Cora James lives in the heart of the Harlem Renaissance. She works in the Harlem Library, rubbing shoulders with the best and the brightest Black writers in New York City. She’s married to a bassist whose music helps form the beat of the era. But Cora herself is trapped, her hopes and dreams submerged beneath layers of societal and familial expectations. Dreams are rising around her, and excitement is in the air, but what does it mean for a working mother of two?
Cora’s Kitchen, the first novel by former North Central College professor and Naperville denizen Kimberly Garrett Brown, brings women’s voices, experiences, and aspirations into stark relief against the often male-dominated world of the Harlem Renaissance. Cora’s world might be alight with life, pulsing with vitality and voices and people striving to be heard, yet she’s still trapped, held back by racism and sexism.
Through her tight focus on one woman’s voice—and her occasional letters from a fictionalized Langston Hughes—Brown illuminates not only Cora James but her world and, beyond her world, the worlds inhabited by women more generally. Cora speaks directly to us, her first-person voice emerging from dated diary entries, short stories, and letters to Hughes, whose occasional letters to Cora are the only times a voice comes to us without Cora’s mediation. At one point Cora comments, “Women probably jibber-jabber so much because men don’t give them room to think, much less talk.” We are held so tightly in Cora’s life—and in her head, where we see building all the things she cannot say—that her words hit especially hard.
While Cora’s husband Earl is out playing clubs at night, Cora is navigating a world of women, forever constrained by men—and by race. Like so many other women, she must manage domestic worlds, whether she wants to or not. Her husband doesn’t exactly help, either with the kids (he prefers, Cora notes at one point in the novel, when they don’t intrude on his real life) or with the laundry. The new washing machine in the basement saves Cora time and costs 25¢ a load, and Earl isn’t happy about it: “Earl says we should be saving those quarters, but he isn’t the one rubbing the clothes on that washboard until his fingers are raw.” The basement is pretty creepy—aren’t all rental basements?—but, as Cora tells us, the machine “saves a lot of time”—and, I’d assume, also her fingers.
She also is in charge of managing familial relationships. When she subs for her cousin, who must recover after yet another beating by her feckless, abusive husband, Cora is thrust into waters she’s never quite tested. Here, she meets a bored, desperate white woman, Eleanor, who is in her own way as desperate as Cora herself. It is here, in Cora’s relationship with Eleanor and in Eleanor’s relationships with Cora and other women, that we will begin to see Cora’s belief in women sticking together as it takes full form, a radical philosophy in a time of surging activism.
Cora’s Kitchen is deceptively domestic.
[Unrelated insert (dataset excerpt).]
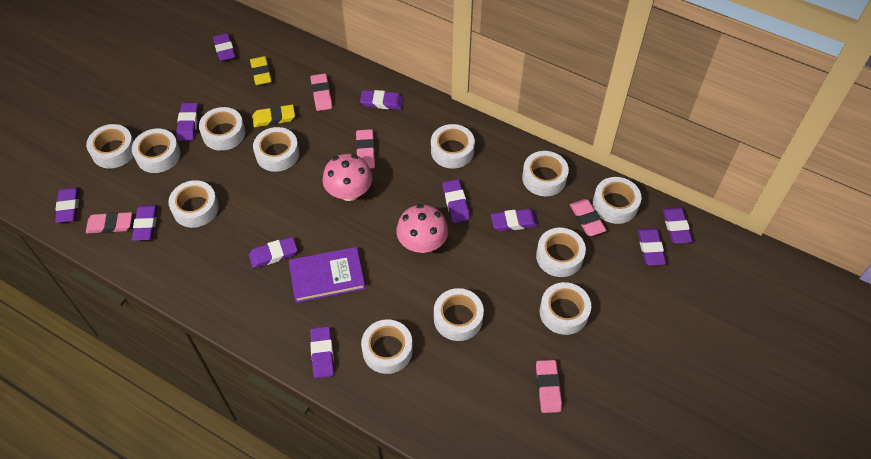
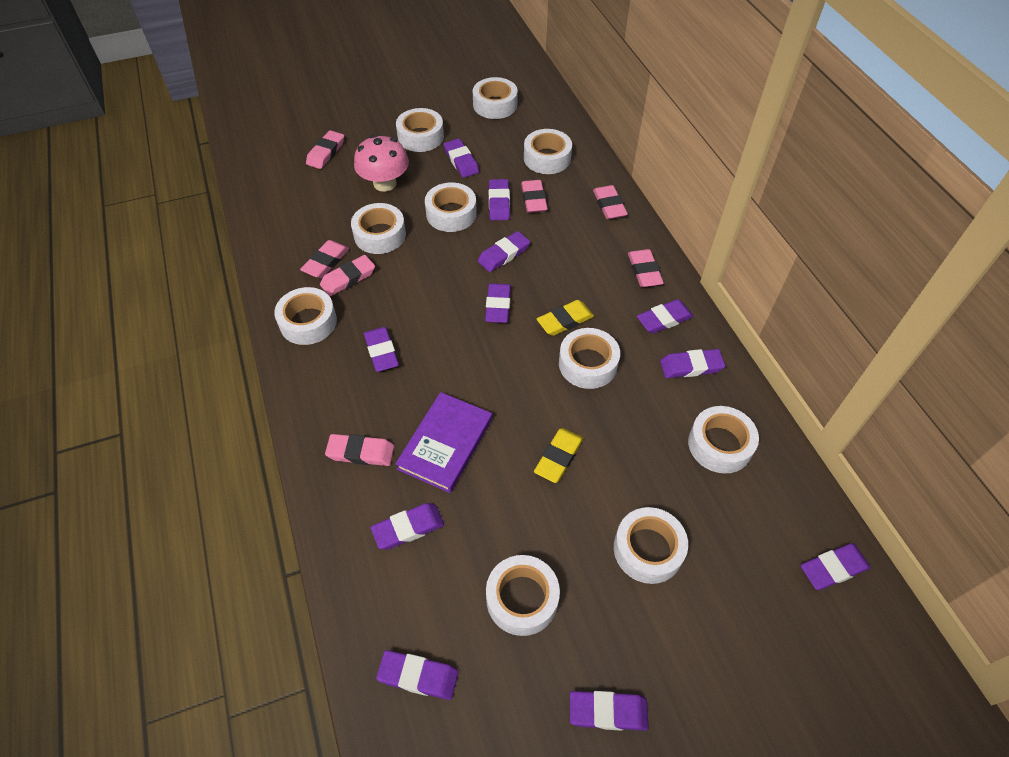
pink eraser: 5 -> 7
pink mushroom: 2 -> 1
white tape: 12 -> 10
Here, Cora moves from home to home, and from kitchen to kitchen. Like so many working mothers before and after her, she must figure out how to keep the kids fed and the laundry washed and the clothes ironed and everything running as smoothly as possible, but it comes at the cost of losing herself and her ambitions. Writing of meeting her husband, she notes that they were going to “live beyond the conventions of typical Negro life”: Earl would be a musician, and Cora a writer. But those turned out to be pipe dreams, as “reality settled in after Junior was born. One of us had to get a dependable job. The library hardly felt like a concession on my part.”
Brown deftly layers Cora’s Kitchen, allowing Cora worlds of her own even as she is constrained by everyone from her husband to the structural racism and sexism facing her in the world outside her door. (And inside, too, for that matter.) There are rare discordant moments—as a librarian I find it hard to believe Cora would not have found interest among her patrons, since, let’s face it, people might be obnoxious or weird or pushy but they’re always interesting. But, overall, Cora James is an engaging, companionable narrator, one for whom readers will root—and many of us will recognize her struggles, and hope for her triumph the more.
Cora's Kitchen is available at most booksellers and through the Inanna Publishing website.